Providing a physical assessment of Mrs. Brown will help medical professionals to treat her based on accurate and recorded observation. The treatment will also be accurate, and she might not need to revisit her GP since the comments will provide a precise diagnosis of her.
Breathlessness in COPD patients can be very frightening and may cause unnecessary anxiety and panic which will result in more breathlessness. Since COPD exacerbations significantly contribute to the mortality and morbidity of the patients, therefore, it induces high levels of stress and anxiety in the minds of the patients. The length of the stay in hospitals and the reduction in the quality of life can push the patient towards depression (Guo et al., 2018). Sometimes with frequent COPD attacks, patients tend to develop suicidal tendencies due to depression. The feeling of breathlessness can last from 3 minutes to even weeks and months if untreated. In most cases, patients lose interest in their daily work.

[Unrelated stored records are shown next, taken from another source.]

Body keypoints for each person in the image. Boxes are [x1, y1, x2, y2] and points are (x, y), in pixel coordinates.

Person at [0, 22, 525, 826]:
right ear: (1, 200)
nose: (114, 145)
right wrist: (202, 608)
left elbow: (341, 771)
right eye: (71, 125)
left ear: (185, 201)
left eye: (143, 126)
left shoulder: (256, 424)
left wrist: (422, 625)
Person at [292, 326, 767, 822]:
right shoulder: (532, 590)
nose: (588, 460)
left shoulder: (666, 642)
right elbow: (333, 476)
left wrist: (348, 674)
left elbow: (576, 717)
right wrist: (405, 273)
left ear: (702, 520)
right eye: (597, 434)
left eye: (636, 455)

Since breathlessness is scary for the patients suffering from COPD, which may result in increased stress and feeling of restlessness; however, proper nursing intervention can break the undesired cycle. The most critical psychological strategy to calm the patient includes talking calmly and slowly to them and also instructing them to inhale slowly and exhale rapidly. Breathing along with them and guiding them to follow the breathing of the nurse can imitate deep breaths in patients helping them to calm and relax. It is also needed to make sure that the room is well ventilated which can benefit some patients. Some patients also find relief when the air is being blown by fans on their faces. Distraction can also provide patients with breathing problems to take their mind off.
By talking calmly and slowly patients tend to get calm and catch their normal breath. Breathing along with them gets the patient focus on the nurse's breathing, and they tend to imitate the nurse's breathing pattern instead of focusing on their own breathlessness. A well-ventilated room creates an atmospheric circulation in the space and patient's psychology dictates them that they can breathe in that open space. Some patients also get claustrophobic along with their COPD illness (Hussain & Williams, 2017). Claustrophobia is the fear of closed space. Blowing air on the face of the patients tend to make them relax and feel the presence of air around them.

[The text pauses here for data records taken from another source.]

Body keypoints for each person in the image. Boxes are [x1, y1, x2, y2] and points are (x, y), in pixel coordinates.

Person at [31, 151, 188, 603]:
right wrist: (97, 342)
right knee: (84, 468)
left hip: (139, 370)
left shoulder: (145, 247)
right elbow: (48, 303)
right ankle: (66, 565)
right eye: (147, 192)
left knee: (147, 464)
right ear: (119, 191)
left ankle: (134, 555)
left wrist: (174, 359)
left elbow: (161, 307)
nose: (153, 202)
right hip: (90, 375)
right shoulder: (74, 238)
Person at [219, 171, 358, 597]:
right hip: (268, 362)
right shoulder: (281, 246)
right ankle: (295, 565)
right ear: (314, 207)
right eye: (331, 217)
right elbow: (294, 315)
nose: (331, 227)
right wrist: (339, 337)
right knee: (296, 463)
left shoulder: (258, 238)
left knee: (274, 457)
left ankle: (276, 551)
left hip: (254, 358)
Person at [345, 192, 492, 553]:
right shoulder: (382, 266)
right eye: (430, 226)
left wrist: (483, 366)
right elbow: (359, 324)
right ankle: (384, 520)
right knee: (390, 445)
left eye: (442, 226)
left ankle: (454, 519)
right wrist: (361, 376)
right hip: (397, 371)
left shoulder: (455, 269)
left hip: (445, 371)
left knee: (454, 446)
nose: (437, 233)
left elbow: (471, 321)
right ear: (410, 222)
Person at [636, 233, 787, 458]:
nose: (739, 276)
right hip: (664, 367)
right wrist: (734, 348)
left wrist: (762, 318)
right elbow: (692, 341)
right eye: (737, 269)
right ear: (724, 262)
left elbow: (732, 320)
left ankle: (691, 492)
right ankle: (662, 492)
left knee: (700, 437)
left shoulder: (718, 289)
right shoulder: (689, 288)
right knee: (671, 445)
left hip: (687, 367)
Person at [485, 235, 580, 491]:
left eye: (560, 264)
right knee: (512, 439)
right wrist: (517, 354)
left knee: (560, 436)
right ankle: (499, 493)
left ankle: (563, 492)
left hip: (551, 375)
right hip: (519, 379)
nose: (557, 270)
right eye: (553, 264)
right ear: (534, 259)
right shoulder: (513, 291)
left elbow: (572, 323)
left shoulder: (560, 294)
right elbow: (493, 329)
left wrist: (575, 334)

With regards to Mrs. Brown, the shortness in breath or breathlessness has deteriorated her mental condition along with her physical health. Due to her condition, she gets a feeling of being trapped and also feels that her care will gradually become a burden to the family. She was already once diagnosed with depression by her General Practice due to being poorly nourished at that time. During that time she also had panic attacks. Her lengthy stay in hospital and treatment for the exacerbations is also affecting her mental health as well (Maddocks et al., 2017). If this continues then she can once again suffer from depressive symptoms and can develop suicidal; tendencies in the absence of her family and friends.
Conclusion
The paper concludes that acute breathlessness is a significant problem of COPD patients. To address the issue of breathlessness among the patients, nurses should provide an intricate assessment of the issues to the GP. Visual scaling tool can be utilised in this regards to examine the pattern of breathing among individuals. Breathlessness in COPD patients can also be very frightening and may cause unnecessary anxiety and panic which will result in more breathlessness and other mental health problems. From the given case physical and psychological strategies can be chosen as the suitable strategies to provide Mrs. Brown's the necessary care for her bodily needs and also her emotional needs.